**WORK REQUEST:**
Beneath this task are records; state how many of their lines hold the word "Qual", and nothing else.

**RECORDS FOR PROCESSING:**
================

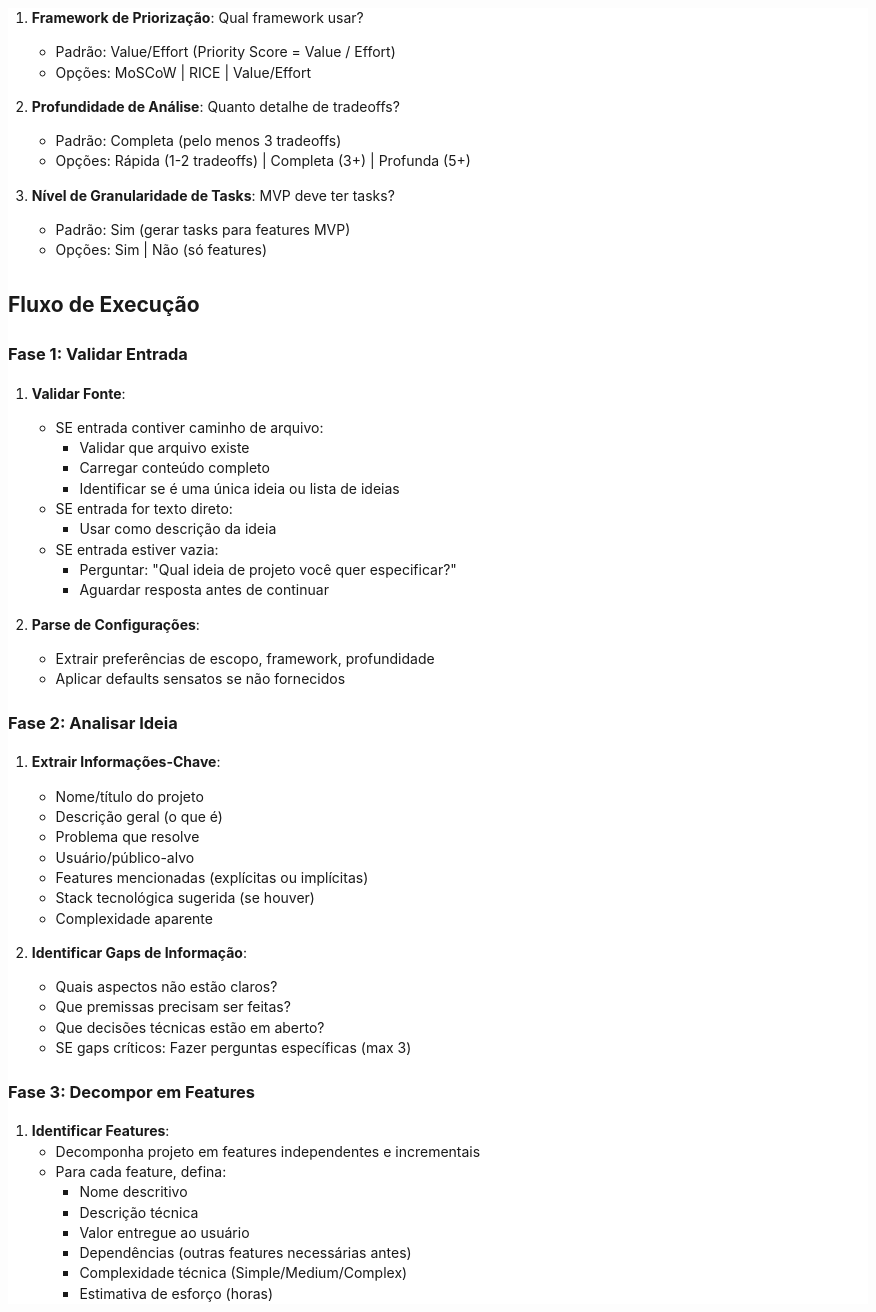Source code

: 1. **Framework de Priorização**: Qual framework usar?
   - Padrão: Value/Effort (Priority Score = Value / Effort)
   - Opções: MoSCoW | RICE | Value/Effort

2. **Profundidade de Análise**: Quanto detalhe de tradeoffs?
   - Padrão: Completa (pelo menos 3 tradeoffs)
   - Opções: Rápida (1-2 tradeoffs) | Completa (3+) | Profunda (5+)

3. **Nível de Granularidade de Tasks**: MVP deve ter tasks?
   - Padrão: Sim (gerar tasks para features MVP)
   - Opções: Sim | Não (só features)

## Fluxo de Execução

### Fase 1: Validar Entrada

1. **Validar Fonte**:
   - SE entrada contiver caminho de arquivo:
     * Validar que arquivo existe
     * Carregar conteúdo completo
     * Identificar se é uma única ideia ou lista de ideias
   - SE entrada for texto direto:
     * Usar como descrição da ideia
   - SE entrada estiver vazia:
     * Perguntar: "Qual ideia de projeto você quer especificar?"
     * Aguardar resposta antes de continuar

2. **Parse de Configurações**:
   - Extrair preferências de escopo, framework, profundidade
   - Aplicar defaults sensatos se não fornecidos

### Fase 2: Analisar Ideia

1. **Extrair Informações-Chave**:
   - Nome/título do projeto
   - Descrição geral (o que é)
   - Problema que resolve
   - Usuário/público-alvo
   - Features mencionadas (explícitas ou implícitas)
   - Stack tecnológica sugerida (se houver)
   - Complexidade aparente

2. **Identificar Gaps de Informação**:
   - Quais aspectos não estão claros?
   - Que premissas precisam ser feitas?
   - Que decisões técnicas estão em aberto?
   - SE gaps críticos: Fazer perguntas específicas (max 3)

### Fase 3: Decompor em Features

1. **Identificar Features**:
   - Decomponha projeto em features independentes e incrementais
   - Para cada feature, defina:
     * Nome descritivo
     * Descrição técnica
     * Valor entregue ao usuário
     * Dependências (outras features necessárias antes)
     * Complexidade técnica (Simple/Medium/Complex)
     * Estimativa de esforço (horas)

================

**EXPECTED ANSWER:**
2